▸ **Data records**:
◆ ◆ ◆

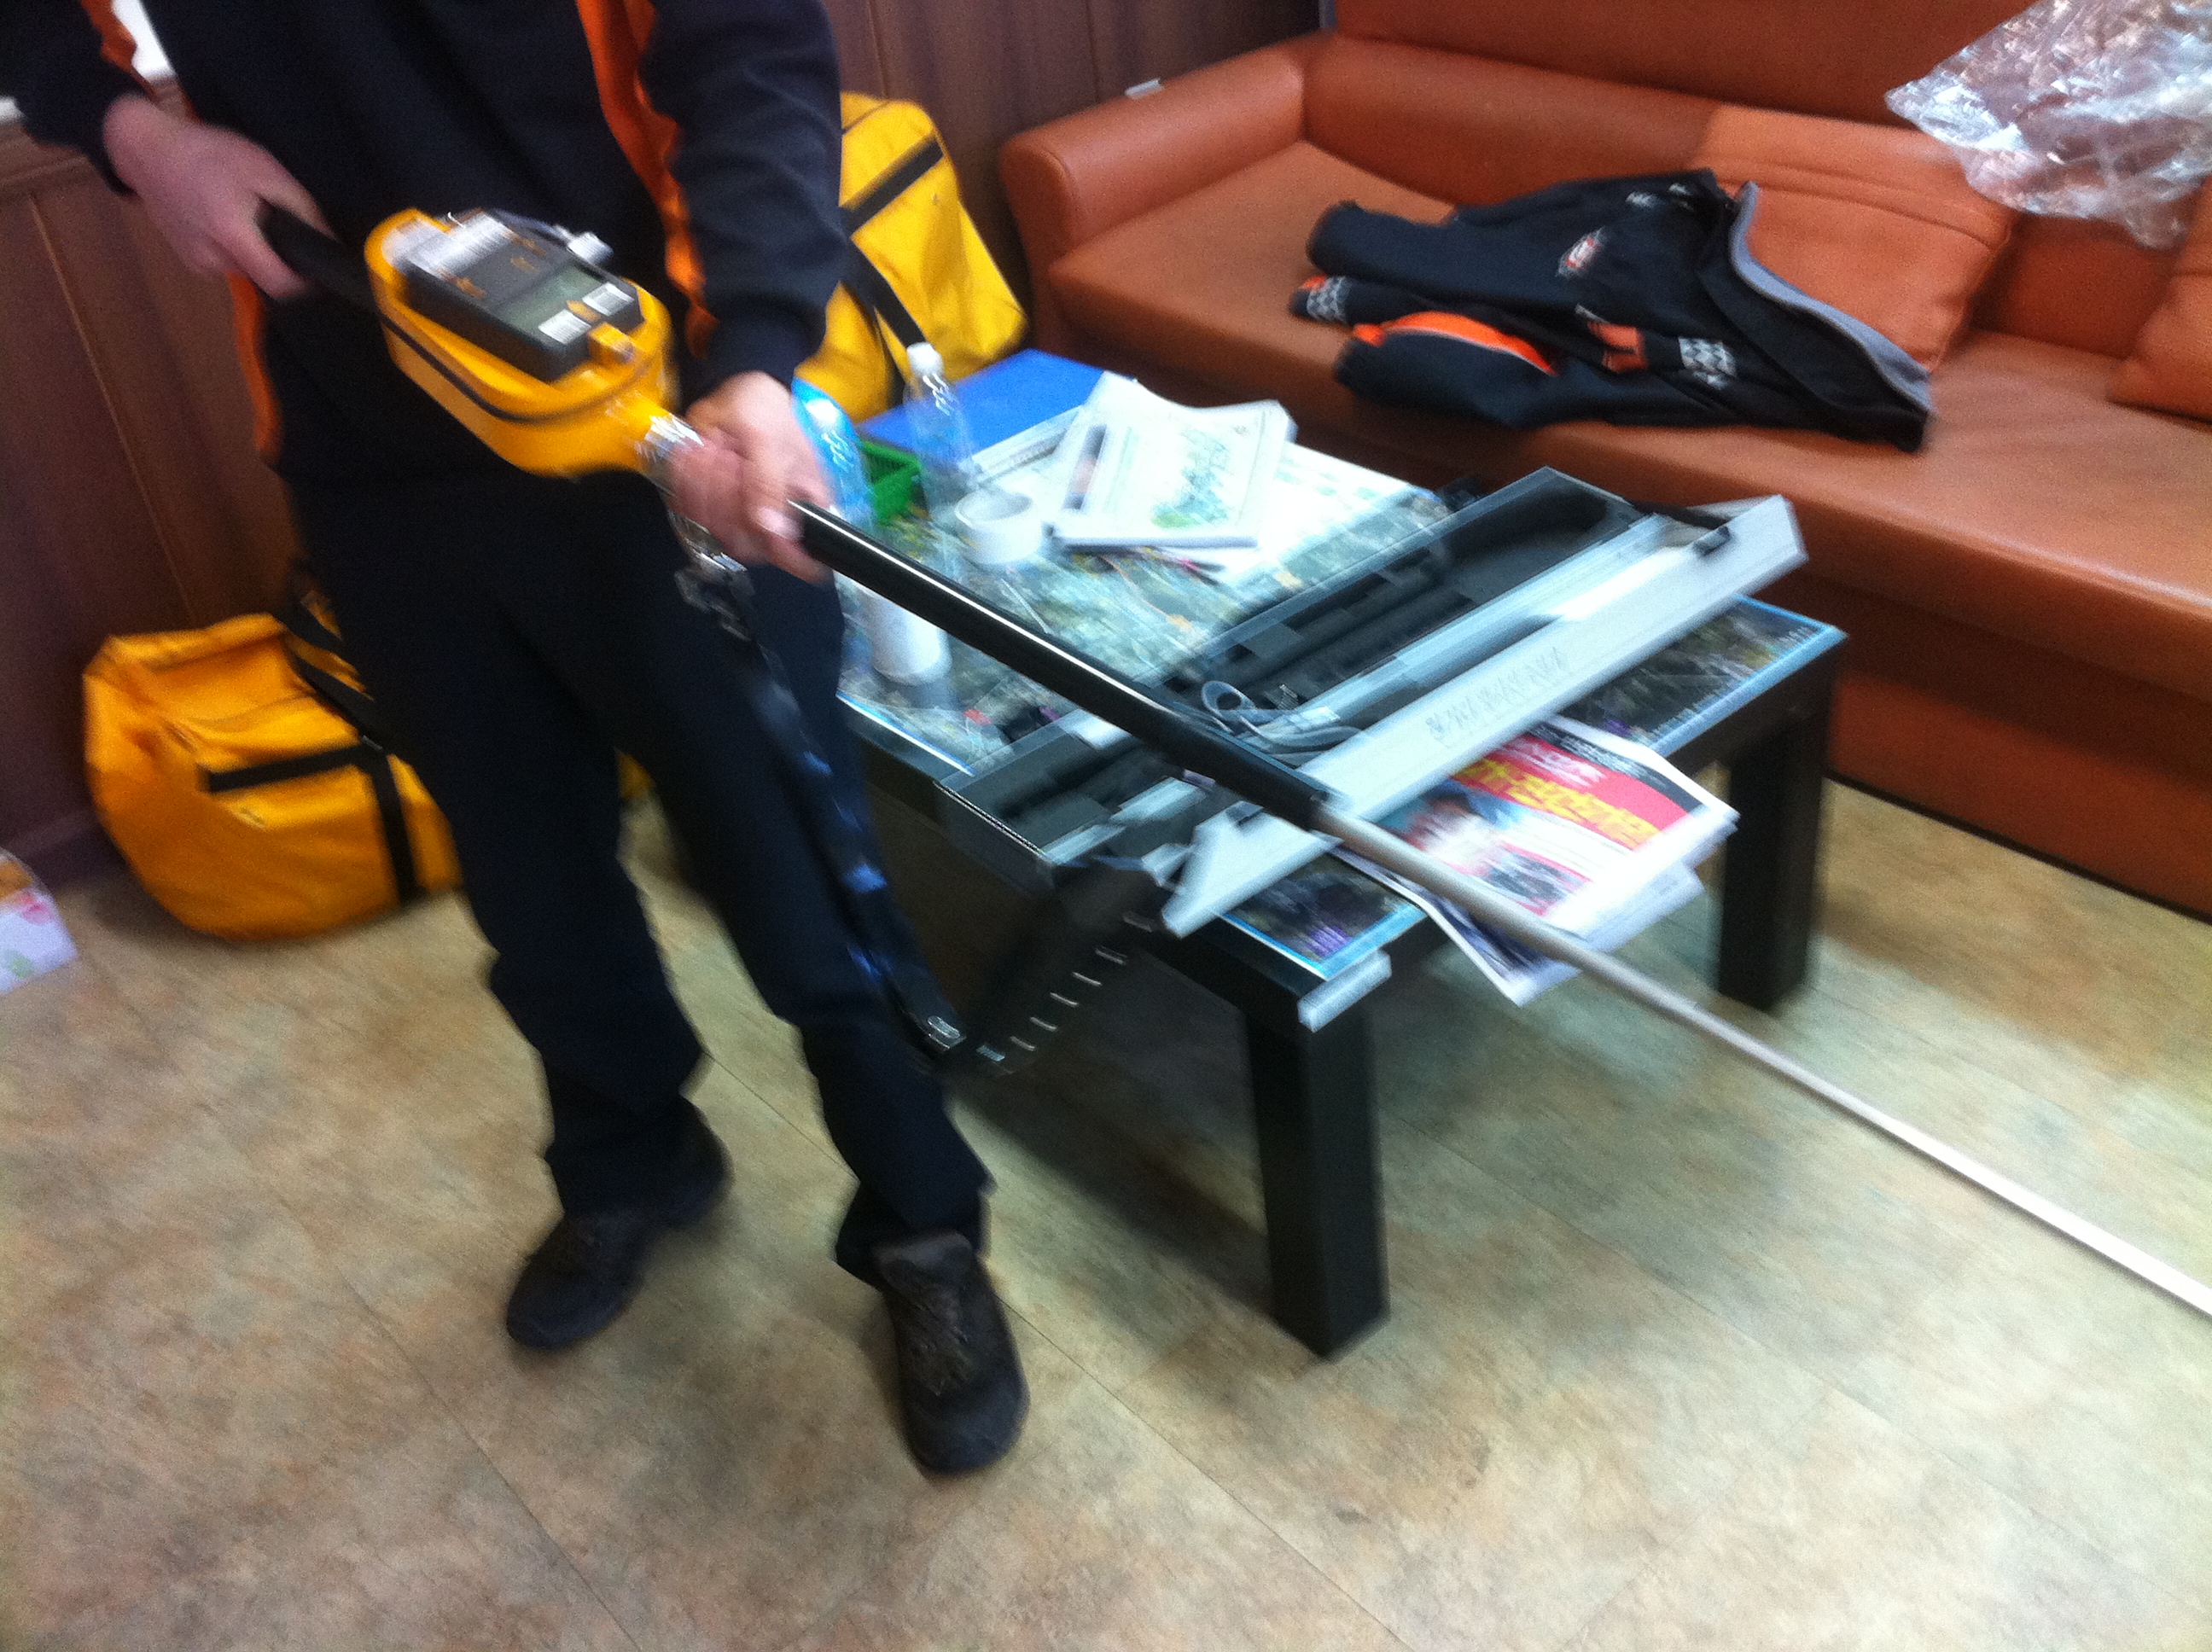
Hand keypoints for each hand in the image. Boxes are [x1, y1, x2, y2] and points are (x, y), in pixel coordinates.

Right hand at [102, 95, 324, 298]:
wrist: (147, 151)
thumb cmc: (206, 153)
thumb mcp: (263, 169)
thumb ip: (300, 207)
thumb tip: (326, 239)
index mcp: (233, 234)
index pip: (281, 285)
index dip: (303, 281)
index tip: (313, 267)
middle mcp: (213, 257)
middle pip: (265, 275)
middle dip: (276, 254)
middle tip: (270, 219)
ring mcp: (198, 263)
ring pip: (246, 268)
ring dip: (254, 248)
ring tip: (241, 212)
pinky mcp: (190, 261)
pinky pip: (227, 262)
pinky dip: (233, 246)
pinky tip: (222, 217)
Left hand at [668, 371, 830, 581]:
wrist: (737, 392)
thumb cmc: (766, 411)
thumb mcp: (769, 441)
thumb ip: (769, 486)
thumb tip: (773, 529)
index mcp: (805, 507)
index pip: (800, 556)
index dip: (786, 557)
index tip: (763, 533)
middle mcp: (774, 519)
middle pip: (746, 543)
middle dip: (728, 500)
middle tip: (728, 459)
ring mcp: (742, 516)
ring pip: (714, 529)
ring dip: (704, 484)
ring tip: (713, 448)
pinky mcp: (712, 507)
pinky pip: (691, 513)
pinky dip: (687, 481)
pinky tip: (699, 455)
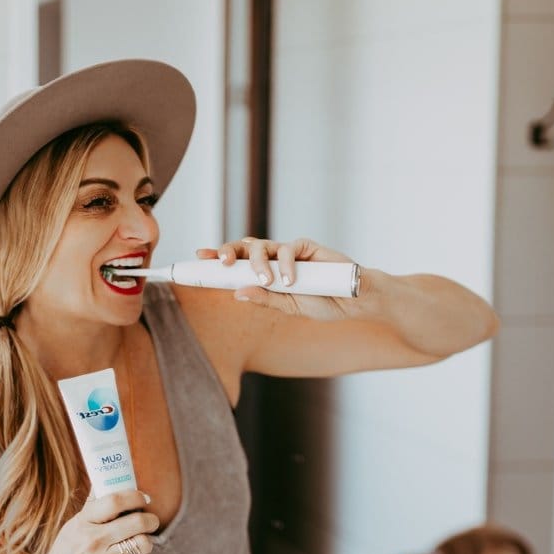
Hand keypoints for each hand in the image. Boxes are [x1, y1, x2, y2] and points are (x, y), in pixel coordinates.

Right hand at [31, 489, 159, 553]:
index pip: (114, 500)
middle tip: (151, 522)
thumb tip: (102, 480)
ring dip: (146, 543)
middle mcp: (93, 540)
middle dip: (151, 520)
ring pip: (143, 544)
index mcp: (83, 523)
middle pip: (136, 521)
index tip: (144, 498)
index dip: (135, 497)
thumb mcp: (72, 528)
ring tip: (140, 544)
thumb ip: (91, 508)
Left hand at [195, 236, 369, 321]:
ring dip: (260, 263)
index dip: (218, 258)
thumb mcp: (289, 307)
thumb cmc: (323, 303)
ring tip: (268, 281)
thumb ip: (265, 299)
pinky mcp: (306, 246)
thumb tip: (237, 293)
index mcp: (266, 274)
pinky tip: (291, 280)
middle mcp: (273, 260)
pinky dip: (286, 263)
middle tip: (223, 263)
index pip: (237, 263)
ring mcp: (289, 252)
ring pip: (263, 246)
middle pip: (244, 249)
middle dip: (229, 252)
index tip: (199, 257)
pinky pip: (288, 248)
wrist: (354, 302)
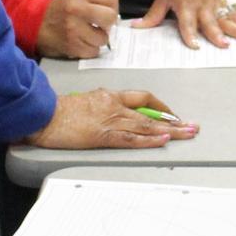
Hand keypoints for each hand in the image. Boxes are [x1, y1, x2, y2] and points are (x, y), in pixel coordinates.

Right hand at [20, 89, 197, 150]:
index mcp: (109, 96)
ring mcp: (110, 119)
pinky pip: (132, 138)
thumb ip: (99, 107)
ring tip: (188, 133)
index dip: (160, 106)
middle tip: (192, 126)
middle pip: (151, 112)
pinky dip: (150, 139)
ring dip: (171, 130)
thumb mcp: (83, 103)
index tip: (171, 115)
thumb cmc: (57, 111)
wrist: (42, 114)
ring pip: (147, 125)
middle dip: (174, 121)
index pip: (142, 97)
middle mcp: (114, 105)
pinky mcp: (104, 135)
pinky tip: (164, 139)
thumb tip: (107, 116)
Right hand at [36, 0, 119, 59]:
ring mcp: (74, 30)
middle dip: (108, 23)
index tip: (106, 11)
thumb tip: (114, 16)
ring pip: (103, 38)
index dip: (112, 6)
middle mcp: (77, 10)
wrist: (36, 25)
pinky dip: (90, 49)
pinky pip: (94, 51)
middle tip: (100, 25)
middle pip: (110, 18)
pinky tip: (82, 42)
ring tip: (88, 34)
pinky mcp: (72, 47)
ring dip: (98, 38)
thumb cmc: (60, 9)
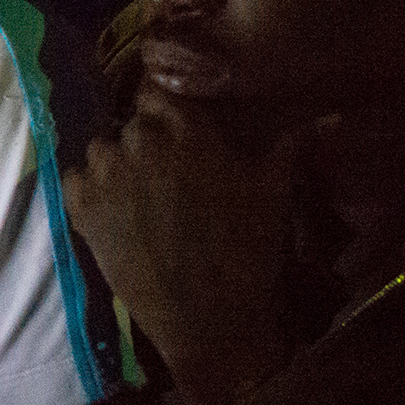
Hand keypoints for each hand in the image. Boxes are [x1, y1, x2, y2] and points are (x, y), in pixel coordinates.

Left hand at [62, 85, 294, 404]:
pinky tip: (114, 210)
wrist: (208, 318)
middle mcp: (138, 139)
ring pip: (102, 148)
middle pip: (131, 120)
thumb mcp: (275, 190)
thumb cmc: (247, 249)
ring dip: (118, 162)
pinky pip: (76, 181)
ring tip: (141, 192)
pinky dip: (90, 190)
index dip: (165, 100)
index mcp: (184, 127)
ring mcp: (103, 173)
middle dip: (148, 137)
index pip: (158, 86)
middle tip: (168, 167)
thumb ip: (291, 143)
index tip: (173, 115)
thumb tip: (329, 116)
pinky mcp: (79, 208)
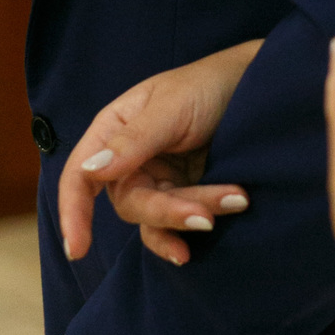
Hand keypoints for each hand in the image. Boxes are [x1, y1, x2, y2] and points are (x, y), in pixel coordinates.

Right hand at [60, 42, 261, 267]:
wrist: (260, 89)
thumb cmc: (209, 84)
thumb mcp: (172, 106)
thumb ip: (134, 140)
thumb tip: (91, 171)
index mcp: (114, 129)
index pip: (81, 176)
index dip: (74, 212)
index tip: (79, 250)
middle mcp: (129, 159)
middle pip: (130, 203)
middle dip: (167, 211)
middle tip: (206, 215)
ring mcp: (158, 178)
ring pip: (159, 216)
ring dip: (192, 215)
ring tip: (236, 200)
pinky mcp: (186, 192)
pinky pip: (179, 221)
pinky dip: (194, 226)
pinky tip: (216, 227)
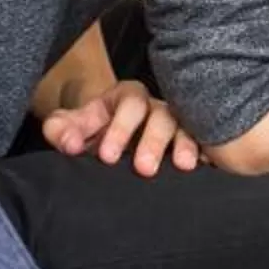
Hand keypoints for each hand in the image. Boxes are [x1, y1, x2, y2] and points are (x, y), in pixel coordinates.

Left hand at [42, 78, 201, 176]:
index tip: (107, 157)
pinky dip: (207, 152)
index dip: (120, 128)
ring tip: (183, 165)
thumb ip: (61, 131)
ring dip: (185, 145)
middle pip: (161, 115)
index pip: (128, 105)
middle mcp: (155, 108)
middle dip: (153, 141)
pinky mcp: (194, 141)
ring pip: (187, 127)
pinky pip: (205, 142)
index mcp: (126, 99)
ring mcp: (178, 124)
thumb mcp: (71, 128)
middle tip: (143, 169)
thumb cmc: (92, 134)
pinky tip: (206, 165)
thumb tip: (69, 143)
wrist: (110, 143)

◆ ◆ ◆

▸ **What you need to do**:
Repeat the listing above from its first line through the line that contains "middle mcp: (213, 257)", both included, and nothing more. Drop the pictures.

▸ **Result for this exercise**:
Hand keypoints for each hand in the image. Boxes are [x1, y1, x2, y2] and points are (x, y), in pixel coordinates.

Right hand at [102, 95, 324, 298]:
wrist: (147, 151)
thumb cmc: (206, 153)
thumb mcp: (263, 169)
thumb ip: (300, 207)
thumb tip: (326, 239)
index mcp: (233, 234)
index pip: (281, 285)
index dip: (303, 281)
index tip: (313, 267)
middle mcp: (213, 257)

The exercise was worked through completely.